Nintendo had to make the decision to be conservative with clocks to keep TDP and Battery life within an acceptable "Worse case scenario".
nVidia had nothing to do with that clockspeed decision, that was Nintendo, which is why Switch consoles are capable of overclocking so well.


sc94597 said:

The one part where you disagreed is the bolded. The bolded ignores the fact that the major cost for Nvidia (as the designer) isn't the cost of producing the chips but the R&D of designing the chips. Nvidia needs to recoup those R&D costs.
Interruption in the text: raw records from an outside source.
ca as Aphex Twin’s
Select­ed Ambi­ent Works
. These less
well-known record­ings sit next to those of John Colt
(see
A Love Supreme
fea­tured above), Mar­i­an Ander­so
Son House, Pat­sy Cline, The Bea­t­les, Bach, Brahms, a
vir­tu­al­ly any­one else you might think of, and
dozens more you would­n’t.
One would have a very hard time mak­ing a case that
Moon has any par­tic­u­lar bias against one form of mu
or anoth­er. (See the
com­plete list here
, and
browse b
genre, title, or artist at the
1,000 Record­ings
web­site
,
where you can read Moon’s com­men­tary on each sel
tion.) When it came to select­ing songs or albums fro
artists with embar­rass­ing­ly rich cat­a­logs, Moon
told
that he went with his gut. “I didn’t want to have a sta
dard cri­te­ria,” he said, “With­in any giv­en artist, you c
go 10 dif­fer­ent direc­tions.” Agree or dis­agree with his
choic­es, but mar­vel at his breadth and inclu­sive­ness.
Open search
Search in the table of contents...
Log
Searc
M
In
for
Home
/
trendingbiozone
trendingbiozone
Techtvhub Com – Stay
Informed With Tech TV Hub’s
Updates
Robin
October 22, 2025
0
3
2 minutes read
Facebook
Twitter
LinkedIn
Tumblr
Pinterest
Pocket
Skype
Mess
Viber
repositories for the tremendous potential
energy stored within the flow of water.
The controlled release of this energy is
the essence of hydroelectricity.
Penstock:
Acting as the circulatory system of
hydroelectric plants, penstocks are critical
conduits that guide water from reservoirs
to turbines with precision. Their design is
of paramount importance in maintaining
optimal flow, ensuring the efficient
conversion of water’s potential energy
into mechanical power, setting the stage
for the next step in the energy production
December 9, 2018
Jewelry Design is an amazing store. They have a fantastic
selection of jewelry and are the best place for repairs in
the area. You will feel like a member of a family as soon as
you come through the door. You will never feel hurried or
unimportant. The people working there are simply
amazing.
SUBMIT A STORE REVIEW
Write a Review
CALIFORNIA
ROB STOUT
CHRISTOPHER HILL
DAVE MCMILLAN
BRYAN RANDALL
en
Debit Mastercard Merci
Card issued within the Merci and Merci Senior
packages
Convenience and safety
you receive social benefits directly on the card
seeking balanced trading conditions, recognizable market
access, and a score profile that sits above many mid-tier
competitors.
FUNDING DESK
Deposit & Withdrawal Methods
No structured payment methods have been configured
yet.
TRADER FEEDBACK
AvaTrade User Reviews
So yes, it is a "hand me down." They were selling essentially more of a product they needed to recoup the R&D cost on that they already did the bulk of the design work for (that is money already spent) with other devices being considered in that work, and therefore they gave Nintendo a deal, rather than fully designing hardware from a less developed stage (and accruing more R&D costs.) If they were specifically designing the hardware for Nintendo they wouldn't likely provide them with the T210, but something more custom, even if similar. Nowhere did I suggest there was manufactured hardware already produced. You pulled that out of the aether. Nvidia's (being fabless) role in this process is as chip-designer not chip-manufacturer. It's the mature extant design that is handed down, not extant physical chips. 

The cost of designing the chip was already done and dusted before the Tegra X1 even released.
The GPU is derived from their Desktop offerings, being Maxwell based.

nVidia then licensed the ARM cores from... Well. ARM.

What do you think happened? nVidia designed the CPU and GPU architectures from scratch? No. No. That didn't occur.

It is no more of a "hand me down" chip than what the Xbox Series X, Playstation 5 and Switch 2 has... They are all based on already developed CPU and GPU architectures.

nVidia, AMD and Intel build "libraries" which are blocks of semiconductors that they can line up with other libraries in order to expedite time-to-market chip development by partnering one library up with another.

This is no different than the Switch 2 SoC being based on another nVidia chip used for IoT, Cars and more.
It's based once again on ARM I.P and uses the PC Ampere GPU architecture... Again, this technology is several years old at this point.